* [What you are asked to do]
Scan the entries below for the string "lines" and copy every line where it turns up.

* [Working data]
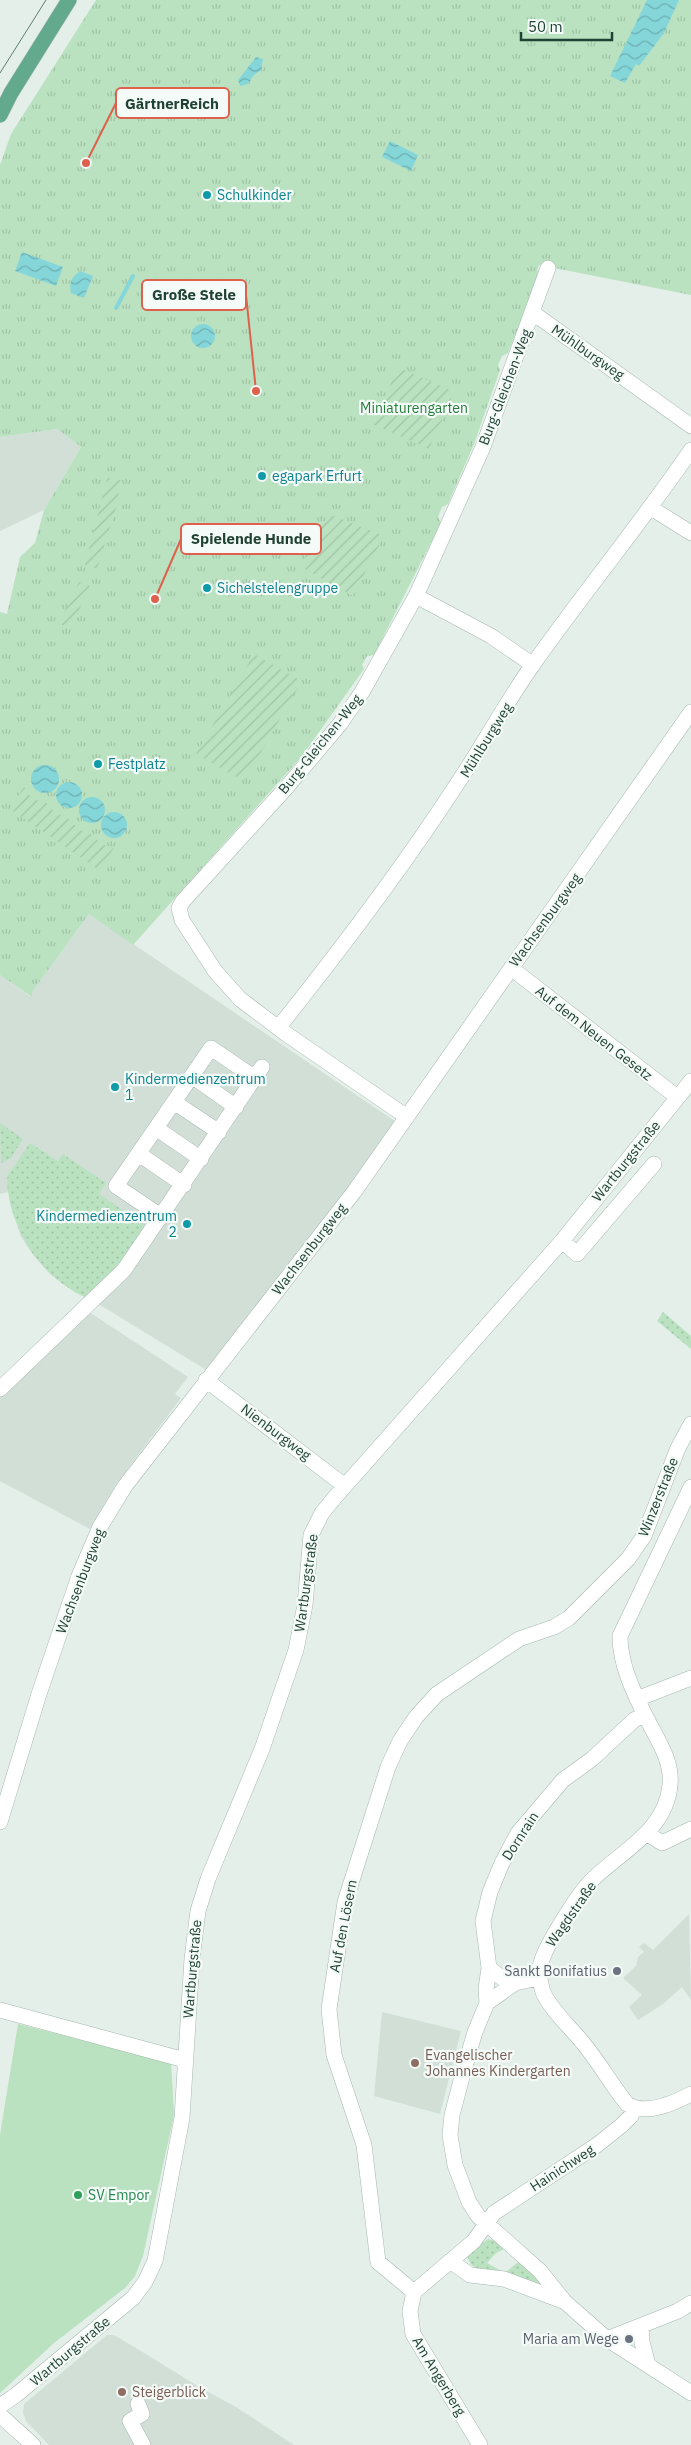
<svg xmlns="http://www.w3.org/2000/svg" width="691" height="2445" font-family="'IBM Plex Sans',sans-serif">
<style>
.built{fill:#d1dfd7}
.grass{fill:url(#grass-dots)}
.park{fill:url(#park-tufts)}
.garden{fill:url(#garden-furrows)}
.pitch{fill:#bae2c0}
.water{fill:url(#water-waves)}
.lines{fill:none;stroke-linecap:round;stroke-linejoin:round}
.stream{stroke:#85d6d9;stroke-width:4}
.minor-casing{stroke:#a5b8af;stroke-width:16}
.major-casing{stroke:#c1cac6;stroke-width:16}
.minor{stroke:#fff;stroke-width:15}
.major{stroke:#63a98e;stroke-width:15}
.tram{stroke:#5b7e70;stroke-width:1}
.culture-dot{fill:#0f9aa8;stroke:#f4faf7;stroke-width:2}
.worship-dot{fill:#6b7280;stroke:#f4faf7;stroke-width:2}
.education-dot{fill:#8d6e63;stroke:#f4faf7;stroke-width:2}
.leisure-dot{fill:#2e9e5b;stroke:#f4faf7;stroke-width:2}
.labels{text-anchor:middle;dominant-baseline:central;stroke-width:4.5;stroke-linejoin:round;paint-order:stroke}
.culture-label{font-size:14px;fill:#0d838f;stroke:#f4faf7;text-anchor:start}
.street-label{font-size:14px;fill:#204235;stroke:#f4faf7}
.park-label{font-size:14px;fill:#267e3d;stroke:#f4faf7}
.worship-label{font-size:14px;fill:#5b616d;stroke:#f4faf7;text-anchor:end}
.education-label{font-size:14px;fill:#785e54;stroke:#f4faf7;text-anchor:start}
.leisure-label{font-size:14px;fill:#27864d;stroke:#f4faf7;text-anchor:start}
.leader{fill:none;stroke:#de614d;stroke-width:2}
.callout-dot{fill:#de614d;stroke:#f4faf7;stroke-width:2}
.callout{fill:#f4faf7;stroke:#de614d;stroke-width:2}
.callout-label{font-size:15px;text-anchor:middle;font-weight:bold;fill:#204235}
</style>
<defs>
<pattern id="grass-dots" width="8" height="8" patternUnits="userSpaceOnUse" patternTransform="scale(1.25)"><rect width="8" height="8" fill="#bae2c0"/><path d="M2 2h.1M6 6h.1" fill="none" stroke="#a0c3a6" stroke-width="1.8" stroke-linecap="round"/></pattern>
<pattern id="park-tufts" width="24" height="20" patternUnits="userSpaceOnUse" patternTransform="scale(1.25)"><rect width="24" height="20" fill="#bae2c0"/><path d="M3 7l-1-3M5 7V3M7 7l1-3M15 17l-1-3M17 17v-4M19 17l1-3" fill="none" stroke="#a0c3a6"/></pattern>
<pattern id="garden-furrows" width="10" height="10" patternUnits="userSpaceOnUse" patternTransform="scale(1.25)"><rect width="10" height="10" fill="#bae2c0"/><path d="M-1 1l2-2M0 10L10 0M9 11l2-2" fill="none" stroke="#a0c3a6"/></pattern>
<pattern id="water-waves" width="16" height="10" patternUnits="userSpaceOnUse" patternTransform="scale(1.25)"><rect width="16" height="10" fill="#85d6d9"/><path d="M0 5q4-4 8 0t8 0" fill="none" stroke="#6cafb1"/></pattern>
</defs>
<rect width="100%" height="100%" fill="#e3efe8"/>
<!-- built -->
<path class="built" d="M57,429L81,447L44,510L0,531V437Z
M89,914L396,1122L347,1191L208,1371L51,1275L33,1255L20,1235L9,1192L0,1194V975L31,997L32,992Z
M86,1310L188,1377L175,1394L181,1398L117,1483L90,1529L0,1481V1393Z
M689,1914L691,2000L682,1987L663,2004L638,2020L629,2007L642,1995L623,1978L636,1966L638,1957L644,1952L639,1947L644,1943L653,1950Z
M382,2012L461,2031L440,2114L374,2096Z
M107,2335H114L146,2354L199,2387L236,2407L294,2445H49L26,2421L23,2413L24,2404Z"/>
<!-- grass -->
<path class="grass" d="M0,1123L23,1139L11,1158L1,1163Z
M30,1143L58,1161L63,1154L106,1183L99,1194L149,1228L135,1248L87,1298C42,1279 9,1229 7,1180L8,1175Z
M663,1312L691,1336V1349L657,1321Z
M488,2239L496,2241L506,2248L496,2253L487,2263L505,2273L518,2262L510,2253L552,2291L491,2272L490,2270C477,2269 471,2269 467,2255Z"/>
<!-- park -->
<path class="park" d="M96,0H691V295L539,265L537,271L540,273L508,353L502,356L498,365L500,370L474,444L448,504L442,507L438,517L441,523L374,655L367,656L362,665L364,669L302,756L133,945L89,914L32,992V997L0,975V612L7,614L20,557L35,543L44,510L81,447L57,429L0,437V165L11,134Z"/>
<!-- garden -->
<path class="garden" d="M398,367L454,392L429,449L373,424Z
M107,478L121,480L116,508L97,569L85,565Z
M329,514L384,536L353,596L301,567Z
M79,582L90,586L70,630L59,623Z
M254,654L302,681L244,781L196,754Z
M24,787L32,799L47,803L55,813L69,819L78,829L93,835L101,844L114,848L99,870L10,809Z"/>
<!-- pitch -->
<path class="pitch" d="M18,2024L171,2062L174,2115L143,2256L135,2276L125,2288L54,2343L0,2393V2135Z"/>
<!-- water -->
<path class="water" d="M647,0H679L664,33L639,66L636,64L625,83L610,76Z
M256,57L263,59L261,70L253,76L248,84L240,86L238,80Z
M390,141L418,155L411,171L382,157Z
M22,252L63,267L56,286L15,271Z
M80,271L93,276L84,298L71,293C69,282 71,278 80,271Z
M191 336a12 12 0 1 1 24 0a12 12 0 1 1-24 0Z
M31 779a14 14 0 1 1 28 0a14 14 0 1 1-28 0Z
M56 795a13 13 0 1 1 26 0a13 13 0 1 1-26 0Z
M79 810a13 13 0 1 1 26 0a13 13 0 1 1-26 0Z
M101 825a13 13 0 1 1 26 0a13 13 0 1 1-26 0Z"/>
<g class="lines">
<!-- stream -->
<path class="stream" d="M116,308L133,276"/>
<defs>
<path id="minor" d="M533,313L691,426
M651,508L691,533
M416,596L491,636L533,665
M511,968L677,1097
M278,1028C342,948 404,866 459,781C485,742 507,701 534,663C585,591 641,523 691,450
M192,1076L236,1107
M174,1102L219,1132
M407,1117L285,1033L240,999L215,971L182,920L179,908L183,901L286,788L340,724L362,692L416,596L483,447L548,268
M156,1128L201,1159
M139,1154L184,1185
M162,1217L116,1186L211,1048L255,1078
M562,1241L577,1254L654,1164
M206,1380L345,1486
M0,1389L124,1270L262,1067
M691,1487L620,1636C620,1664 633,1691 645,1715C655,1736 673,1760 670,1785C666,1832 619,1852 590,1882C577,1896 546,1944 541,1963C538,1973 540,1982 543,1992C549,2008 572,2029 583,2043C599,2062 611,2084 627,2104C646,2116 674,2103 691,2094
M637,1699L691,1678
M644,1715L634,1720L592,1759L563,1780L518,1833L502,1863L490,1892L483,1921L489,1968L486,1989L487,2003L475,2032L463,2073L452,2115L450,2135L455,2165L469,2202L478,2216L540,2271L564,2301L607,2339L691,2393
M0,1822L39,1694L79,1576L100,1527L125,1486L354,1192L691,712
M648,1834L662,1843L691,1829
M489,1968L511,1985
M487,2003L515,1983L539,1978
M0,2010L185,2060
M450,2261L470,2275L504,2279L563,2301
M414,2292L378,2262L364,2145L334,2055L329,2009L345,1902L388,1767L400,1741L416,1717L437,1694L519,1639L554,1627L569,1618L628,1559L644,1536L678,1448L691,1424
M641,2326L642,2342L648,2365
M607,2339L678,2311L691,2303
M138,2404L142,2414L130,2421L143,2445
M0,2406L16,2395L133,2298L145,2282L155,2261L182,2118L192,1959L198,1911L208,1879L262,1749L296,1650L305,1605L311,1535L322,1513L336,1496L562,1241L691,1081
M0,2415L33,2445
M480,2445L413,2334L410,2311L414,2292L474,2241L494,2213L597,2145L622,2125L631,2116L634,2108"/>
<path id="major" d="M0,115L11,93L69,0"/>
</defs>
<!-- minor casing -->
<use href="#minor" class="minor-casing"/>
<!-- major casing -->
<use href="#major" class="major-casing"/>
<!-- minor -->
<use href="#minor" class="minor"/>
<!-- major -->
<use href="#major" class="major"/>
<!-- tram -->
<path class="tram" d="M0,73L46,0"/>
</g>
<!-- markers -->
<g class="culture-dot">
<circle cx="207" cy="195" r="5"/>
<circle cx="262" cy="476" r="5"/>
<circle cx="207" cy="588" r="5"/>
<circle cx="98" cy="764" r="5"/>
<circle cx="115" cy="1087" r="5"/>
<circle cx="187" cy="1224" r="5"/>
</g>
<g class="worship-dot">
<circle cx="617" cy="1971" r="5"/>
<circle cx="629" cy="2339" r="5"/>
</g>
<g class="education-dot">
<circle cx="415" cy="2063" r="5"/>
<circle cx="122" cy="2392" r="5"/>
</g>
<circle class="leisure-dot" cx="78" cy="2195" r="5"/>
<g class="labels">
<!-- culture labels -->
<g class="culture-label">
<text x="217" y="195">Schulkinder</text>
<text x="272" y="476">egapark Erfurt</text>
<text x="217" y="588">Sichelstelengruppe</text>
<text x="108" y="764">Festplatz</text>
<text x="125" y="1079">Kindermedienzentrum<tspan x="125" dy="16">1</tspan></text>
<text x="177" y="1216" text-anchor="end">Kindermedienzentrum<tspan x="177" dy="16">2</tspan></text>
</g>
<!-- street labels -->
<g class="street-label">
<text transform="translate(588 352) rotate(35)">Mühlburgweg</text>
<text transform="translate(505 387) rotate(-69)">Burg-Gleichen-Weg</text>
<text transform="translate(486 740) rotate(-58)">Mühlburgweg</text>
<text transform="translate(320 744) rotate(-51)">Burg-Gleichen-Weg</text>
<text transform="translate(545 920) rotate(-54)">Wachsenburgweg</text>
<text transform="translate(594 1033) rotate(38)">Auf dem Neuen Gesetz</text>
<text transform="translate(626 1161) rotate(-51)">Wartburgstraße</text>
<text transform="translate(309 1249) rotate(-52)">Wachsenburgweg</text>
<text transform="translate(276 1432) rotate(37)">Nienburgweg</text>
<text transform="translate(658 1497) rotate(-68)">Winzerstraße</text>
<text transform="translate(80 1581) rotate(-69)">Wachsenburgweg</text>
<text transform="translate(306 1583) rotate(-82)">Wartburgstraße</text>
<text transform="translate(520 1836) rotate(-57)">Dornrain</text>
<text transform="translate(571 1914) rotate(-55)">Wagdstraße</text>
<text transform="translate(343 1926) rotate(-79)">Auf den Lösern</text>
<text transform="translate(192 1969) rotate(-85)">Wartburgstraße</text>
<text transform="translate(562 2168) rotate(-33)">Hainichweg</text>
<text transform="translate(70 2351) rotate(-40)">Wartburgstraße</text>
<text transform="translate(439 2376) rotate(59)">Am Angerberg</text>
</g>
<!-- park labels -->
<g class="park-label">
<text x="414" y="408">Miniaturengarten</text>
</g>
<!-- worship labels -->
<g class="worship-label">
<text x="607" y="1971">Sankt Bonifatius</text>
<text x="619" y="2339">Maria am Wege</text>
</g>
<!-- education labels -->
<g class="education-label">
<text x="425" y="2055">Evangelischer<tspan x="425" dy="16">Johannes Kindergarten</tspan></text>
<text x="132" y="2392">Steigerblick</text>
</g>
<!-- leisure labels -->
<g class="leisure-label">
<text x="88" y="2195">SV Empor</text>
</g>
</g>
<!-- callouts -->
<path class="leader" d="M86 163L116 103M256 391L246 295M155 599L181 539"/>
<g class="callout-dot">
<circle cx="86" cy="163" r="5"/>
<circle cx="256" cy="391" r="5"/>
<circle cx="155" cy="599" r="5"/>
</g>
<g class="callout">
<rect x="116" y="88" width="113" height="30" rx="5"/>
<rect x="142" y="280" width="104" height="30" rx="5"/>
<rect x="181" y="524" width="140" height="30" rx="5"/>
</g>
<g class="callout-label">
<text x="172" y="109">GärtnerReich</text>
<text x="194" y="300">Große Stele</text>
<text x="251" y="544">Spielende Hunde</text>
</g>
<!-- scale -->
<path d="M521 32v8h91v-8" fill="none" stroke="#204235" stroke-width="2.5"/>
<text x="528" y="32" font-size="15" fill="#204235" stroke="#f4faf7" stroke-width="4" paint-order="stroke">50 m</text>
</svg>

* [Problem solution]
.lines{fill:none;stroke-linecap:round;stroke-linejoin:round}
<g class="lines">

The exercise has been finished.